European regulators announced Thursday that they have opened an investigation into the tax affairs of American fast food giant McDonald’s Corporation. The investigation, which follows similar probes by European authorities into tax deals made by Starbucks Corporation and online retailer Amazon.com, will focus on McDonald’s tax deals with Luxembourg.
In a statement released Thursday, the European Commission said that two tax rulings given by Luxembourg authorities in 2009 had allowed McDonald's Europe franchising to pay “virtually” no corporate tax in the country since then, despite recording large profits.
Under the first ruling -- delivered in March 2009 -- tax authorities in Luxembourg allowed McDonald's to pay no corporate tax on its European earnings in the country, as long as it could prove that it paid tax on those earnings in the U.S. each year. The second ruling, delivered in September of the same year, allowed McDonald’s to pay no tax in Luxembourg on its European earnings, without needing to prove it paid tax on those earnings in the U.S. -- a move that might have amounted to state aid.
The commission’s preliminary view is that the tax rulings “may have granted McDonald’s an advantageous tax treatment in breach of EU state-aid rules,” it said, in the statement.

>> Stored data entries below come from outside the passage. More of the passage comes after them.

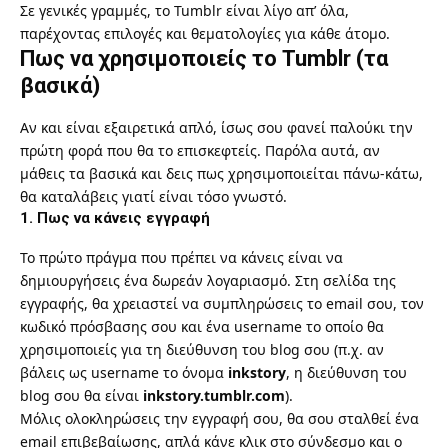
Σε γενικές γραμμές, το Tumblr είναι λίγο απ’ όλα,
παρέχοντας επιλογές και θεματολογίες για κάθε άτομο.
Πως να χρησιμοποιείς το Tumblr (τα
βασικά)
Αν και είναι εξαιρετικά απλό, ίσως σου φανεί παλούκι την
πρώτη φορά που θα το επισκεφτείς. Παρόλα αυτά, αν
μάθεις τα βασικά και δεις πως χρησιμοποιείται πάνω-κάτω,
θα καταλάβεις γιατί είναι τόσο γνωστό.
1. Πως να κάνεις εγγραφή
Το πρώτο πράγμα που πρέπει να κάνεις είναι να
δημιουργήσεις ένα δωρεάν λογαριασμό. Στη
σελίδα της
εγγραφής
, θα χρειαστεί να συμπληρώσεις το email σου, τον
κωδικό πρόσβασης σου και ένα username το οποίο θα
χρησιμοποιείς για τη διεύθυνση του blog σου (π.χ. αν
βάλεις ως username το όνομα
inkstory
, η διεύθυνση του
blog σου θα είναι
inkstory.tumblr.com
).
Μόλις ολοκληρώσεις την εγγραφή σου, θα σου σταλθεί ένα
email επιβεβαίωσης, απλά κάνε κλικ στο σύνδεσμο και ο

The state-aid rules aim to maintain a level playing field for businesses across the 28-nation bloc.
“The purpose of Double Taxation treaties between countries is to avoid double taxation -- not to justify double non-taxation,” Margrethe Vestager, the European Commissioner for competition, said, in the statement. “A tax ruling that agrees to McDonald's paying no tax on their European royalties either in Luxembourg or in the U.S. has to be looked at very carefully under EU state aid rules.”
If the investigation reveals that McDonald’s flouted the EU’s tax laws, the company could face sizable demands for back taxes.

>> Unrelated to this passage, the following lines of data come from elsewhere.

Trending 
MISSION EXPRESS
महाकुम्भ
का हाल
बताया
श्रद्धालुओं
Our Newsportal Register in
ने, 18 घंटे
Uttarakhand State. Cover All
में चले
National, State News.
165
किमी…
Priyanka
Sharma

According to a report released earlier this year by a coalition of European and American trade unions, the fast food giant avoided paying 1.06 billion euros ($1.1 billion) in taxes between 2009 and 2013 by moving its European headquarters from the U.K. to Switzerland and by funneling royalties to Luxembourg through a tiny subsidiary.
However, the company reportedly denied any wrongdoing, claiming that it “complies with all tax laws and rules in Europe.”
“In fact, from 2010-14, the McDonald's companies paid more than $2.1 billion just in corporate taxes in the European Union, with an average tax rate of almost 27 percent,” the company reportedly said, responding to the launch of the investigation. “We are confident that the inquiry will be resolved favorably.”